== GIVEN PASSAGE

Jeffrey Rowland's OVERCOMPENSATING
topatoco

23 May 2005

We Can't Have Nice Things



Well that was a dumb birthday! Thanks to all you inter net friends for helping me have a great e-birthday! Much better than the bio-world birthday. Thank you e-friends!

I thought about getting one of those Sidekicks or Blackberries or a PSP or an iPod or something like that but seriously the more something costs the faster I destroy it. I have this cheap Rio Nitrus MP3 player and I still have it because I hate it. I have a two-year old refurbished Nokia cell phone that talks good and a four-year-old digital camera that takes good pictures. Everything I love that is expensive turns to crap. It's not intentional, it just happens.

37 Comments:

Anonymous Anonymous said...

If I get this job I'm applying for I would get a Blackberry for free. That means I'm that much more likely to destroy it than if I paid for it myself, screwing myself over more because I would need it for work!

What I am saying is that I can't be trusted with things either. -- jessie

23/5/05 17:08  
Blogger Jaron said...

buy a broken iPod for a few dollars, then treat it soooo terribly it turns back to unbroken.

23/5/05 17:22  
Anonymous Anonymous said...

Seeing Weedmaster P without red eyes is like seeing Jeff without his tattoos.

23/5/05 17:22  
Anonymous Anonymous said...

Would you fuckers stop noticing P's eyes all the time!!!
It's like... DAMNIT!

23/5/05 17:54  
Anonymous Anonymous said...

I thought something looked weird about P, he looks uber creepy without his red eyes.

23/5/05 18:28  
Blogger jeffrey rowland said...

HOVER YOUR MOUSE OVER THE COMIC

I DO THAT FOR A REASON

23/5/05 18:34  
Blogger Cqdy said...

I bet you came up with the idea to shoot the phone while playing shotgun golf.

I miss HST.

23/5/05 19:54  
Anonymous Anonymous said...

cell phones are lame. mine only ever goes off when i am in class because i hardly ever get calls so i forget to turn it off but then of corse someone decides to call me when i'm in class. once i moved seats during intermission and my phone went off... it was so loud. i have it set on the loudest setting cuz i never hear it. and then there was the time i brought it with me but forgot and i had voicemail and it just kept on beeping through class. i turned to the girl behind me and said... whoever's phone that is is really obnoxious. cell phones are lame.

23/5/05 20:43  
Anonymous Anonymous said...

Thank you for the real story on cell phones, deirdre. Even if the truth hurts, it is still the truth. --TH

23/5/05 21:34  
Anonymous Anonymous said...

Do you even have pockets in the second panel?

23/5/05 22:45  
Blogger IT IS ALLY said...

I must say I approve of Jeff and Baby's deckchair. I bet Jeff bought it and Baby hates it.

23/5/05 22:57  
Anonymous Anonymous said...

Speaking of that panel, I love the way that Jeff seamlessly blended the comic foreground with the photo background. It is really top notch.

====

◆ **WORK TASK 1**: Pick out every line of the records that contains the word "willen", matching case exactly.
◆ **WORK TASK 2**: Extend the birthday blog post and its comment thread, picking up right after its final sentence.
The records that follow have no connection to the blog post above.

== RECORD SET

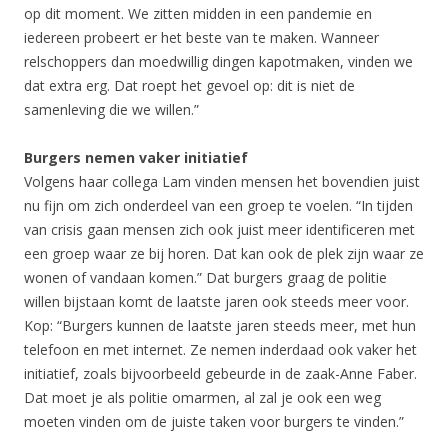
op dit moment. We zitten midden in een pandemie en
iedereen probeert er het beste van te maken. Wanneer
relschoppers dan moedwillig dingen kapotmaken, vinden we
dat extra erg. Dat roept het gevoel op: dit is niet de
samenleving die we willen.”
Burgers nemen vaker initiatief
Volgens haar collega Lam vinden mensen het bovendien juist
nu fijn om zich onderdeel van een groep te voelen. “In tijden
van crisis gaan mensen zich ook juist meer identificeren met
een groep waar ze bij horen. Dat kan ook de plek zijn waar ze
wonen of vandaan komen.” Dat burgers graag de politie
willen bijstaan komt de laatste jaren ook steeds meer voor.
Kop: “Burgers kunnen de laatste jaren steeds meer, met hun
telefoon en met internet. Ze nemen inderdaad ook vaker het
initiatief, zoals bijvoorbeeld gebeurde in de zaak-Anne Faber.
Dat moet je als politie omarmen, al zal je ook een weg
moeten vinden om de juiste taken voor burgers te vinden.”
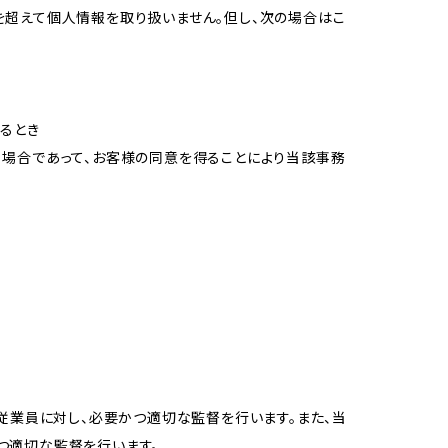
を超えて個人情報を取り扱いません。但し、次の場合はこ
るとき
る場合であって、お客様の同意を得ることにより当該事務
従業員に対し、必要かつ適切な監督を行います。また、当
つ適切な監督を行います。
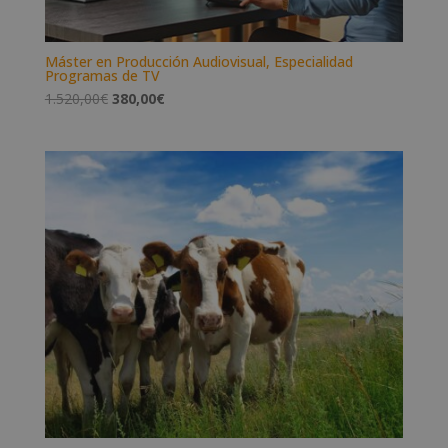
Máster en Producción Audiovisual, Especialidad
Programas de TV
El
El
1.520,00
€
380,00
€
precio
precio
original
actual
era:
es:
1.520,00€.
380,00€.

====
== RECORD SET

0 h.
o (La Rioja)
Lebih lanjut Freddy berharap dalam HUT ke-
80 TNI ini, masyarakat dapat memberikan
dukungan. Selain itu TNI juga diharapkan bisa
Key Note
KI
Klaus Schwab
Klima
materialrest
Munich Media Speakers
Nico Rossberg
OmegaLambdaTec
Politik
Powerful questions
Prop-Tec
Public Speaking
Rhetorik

====

◆ **ANSWER SPACE 1**:
samenleving die we willen.”
willen bijstaan komt de laatste jaren ook steeds meer voor.

◆ **ANSWER SPACE 2**:
23/5/05 23:03  
Anonymous Anonymous said...

Forgot the ever constant dropping your cellphone in a bowl of cereal while hungover.

Cracklin' Oat Bran is the nemesis of cellphones.

23/5/05 23:05  
Anonymous Anonymous said...

murphy's law rules my life too and it's my birthday tomorrow. weird.

23/5/05 23:09  
Anonymous Anonymous said...

Baby's bikini top is about to come off from the middle out.

Jeff you could just get a new Audiovox phone? They're as shitty as a two-year-old refurb Nokia but have fewer features.

24/5/05 01:07  
Anonymous Anonymous said...

I bet that the old Nokia survives the shotgun blast. I remember the first cellphone I ever had, it had been my dad's an he gave it to me when he got a new one, it was an old Nokia (we're talking 1997 here), and that thing was as tough as anything. I don't know how many times I dropped it, and it barely even got scratched.

24/5/05 01:10  
Anonymous Anonymous said...

I'm glad to see Weedmaster P made a full recovery.

By the way, is it my imagination or is Wigu rockin' a Chas Tenenbaum tracksuit these days?

24/5/05 08:42  
Anonymous Anonymous said...

Jeff when that pos nitrus starts crashing whenever it trys to play a song, it is not because you broke it. it is because it is crap. just turn it over, and smack it with the palm of your hand as hard as you can. like my women, i try not to hit my electronics, but sometimes it just works.

-shoshot

24/5/05 09:14  
Anonymous Anonymous said...

I swear that every portable device I handle somehow manages to turn to a fine powder of nonworkingness. Well, except for Game Boys. Game Boys are freaking indestructible.

I wonder if anyone ever tried to make a suit of armor out of Game Boys. I bet it'd work pretty dang well, better than bubble wrap even.

24/5/05 09:44  
Anonymous Anonymous said...

My phone turned into a big robot and started shouting about destroying the world so I had it shut off. BTW don't shoot phones 'cause the batteries are poison. You should shoot Backstreet Boys CDs instead because that cleans up the environment.

24/5/05 10:06  
Anonymous Anonymous said...

I dropped my new and shiny cell phone in the toilet four days after I bought it.

Then I bought a cheap Qualcomm or something rather that they don't make anymore because it was bought out by Kyocera on Ebay and had it for, like, a year and a half before my contract ran out and I got a new cellphone for free.

24/5/05 10:16  
Anonymous Anonymous said...

I stepped on my old cell phone while changing in the locker room. The screen got all cracked. And the new one, exactly the same except for blue and gold, I have dropped it numerous times but it is mostly okay.
My iPod mini is indestricible kinda though. I probably have hurt it lots without realizing, but one time at school i dropped it from my hand to the hard concrete sidewalk (2'6"?). And it just has a tiny scratch thing on the bottom where it fell on to. But besides that it is okey dokey. I have no idea why I am telling you ,but bybeye.

24/5/05 11:36  
Anonymous Anonymous said...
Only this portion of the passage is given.